BRIEF: Output every line of the entries below word for word, leaving the pictures out of your response.

INFORMATION PROVIDED:
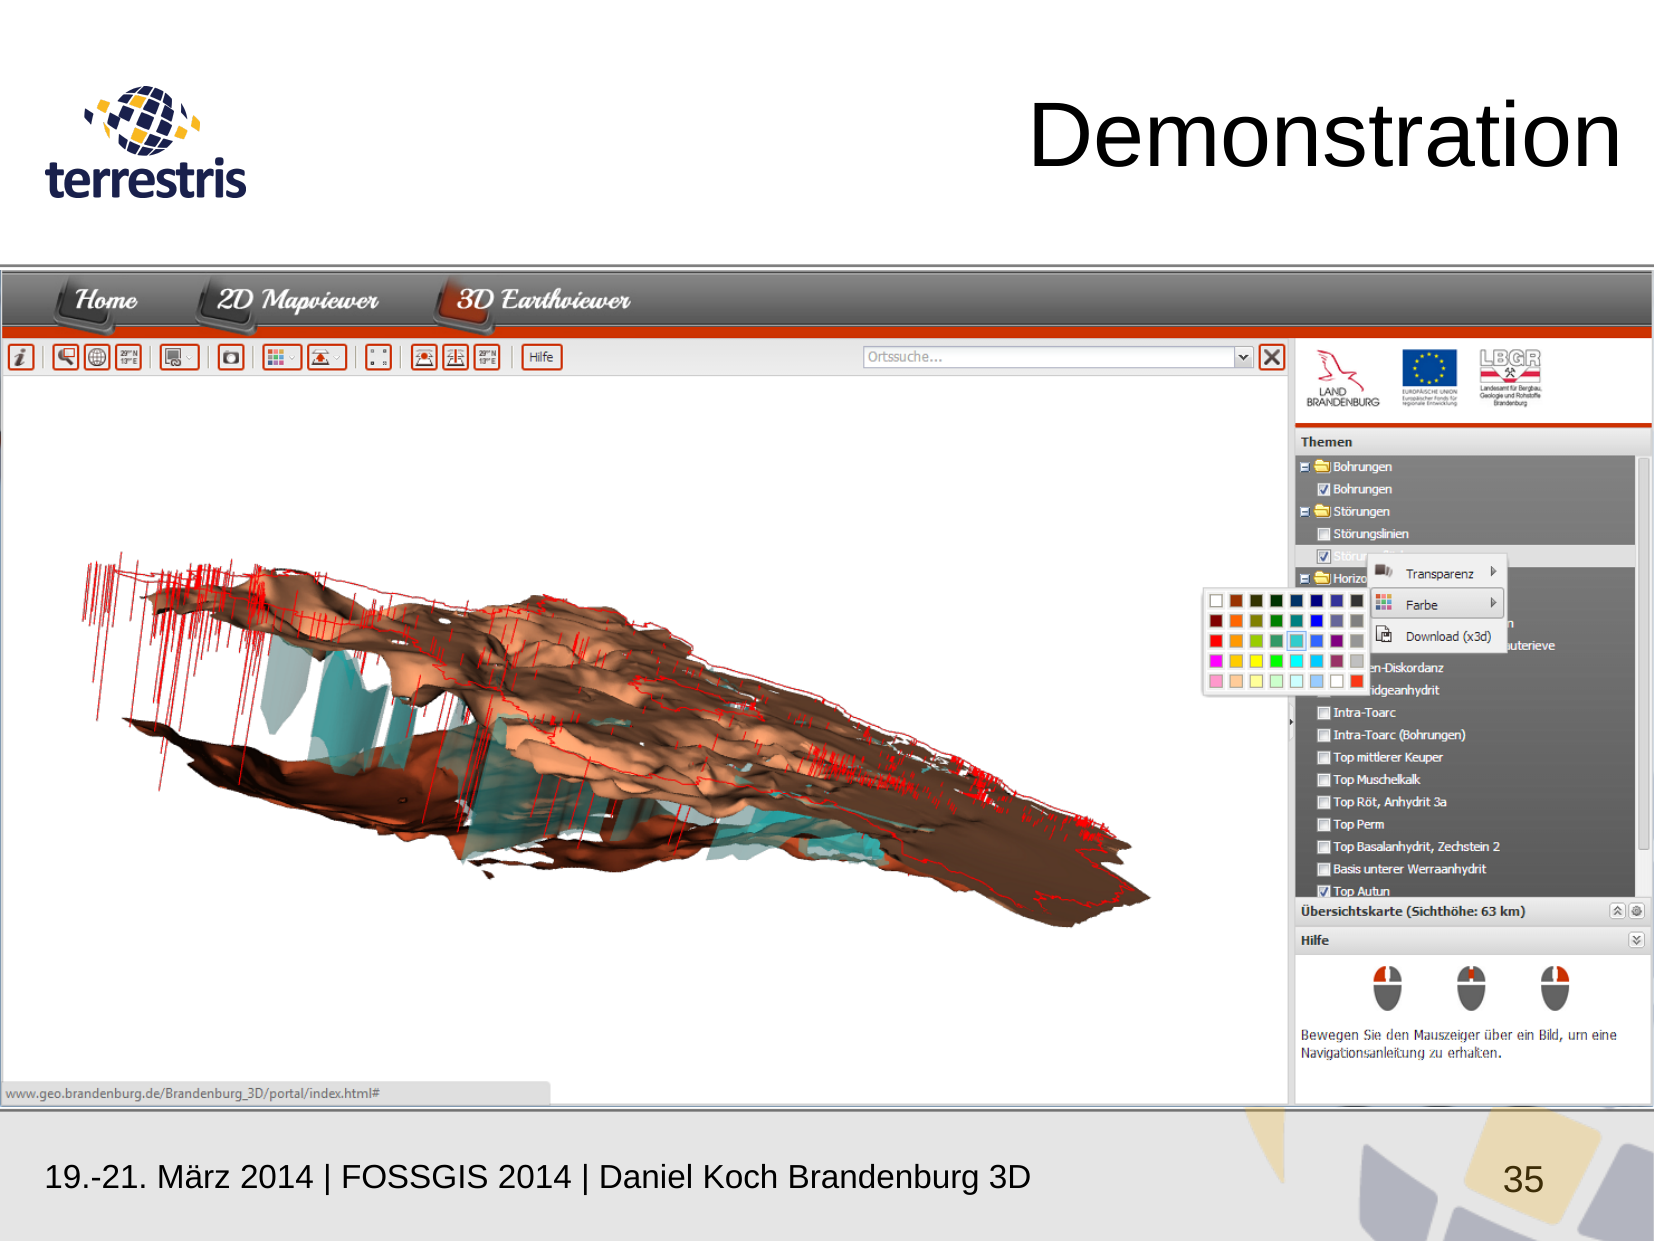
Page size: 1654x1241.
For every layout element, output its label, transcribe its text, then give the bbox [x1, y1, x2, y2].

title Demonstration [295, 31, 1624, 239]
picture [0, 270, 1654, 1241]
picture [45, 86, 246, 198]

WRITTEN SOLUTION:
Page size: 1654x1241.
For every layout element, output its label, transcribe its text, then give the bbox [x1, y1, x2, y2].

title Demonstration [295, 31, 1624, 239]
picture [0, 270, 1654, 1241]
picture [45, 86, 246, 198]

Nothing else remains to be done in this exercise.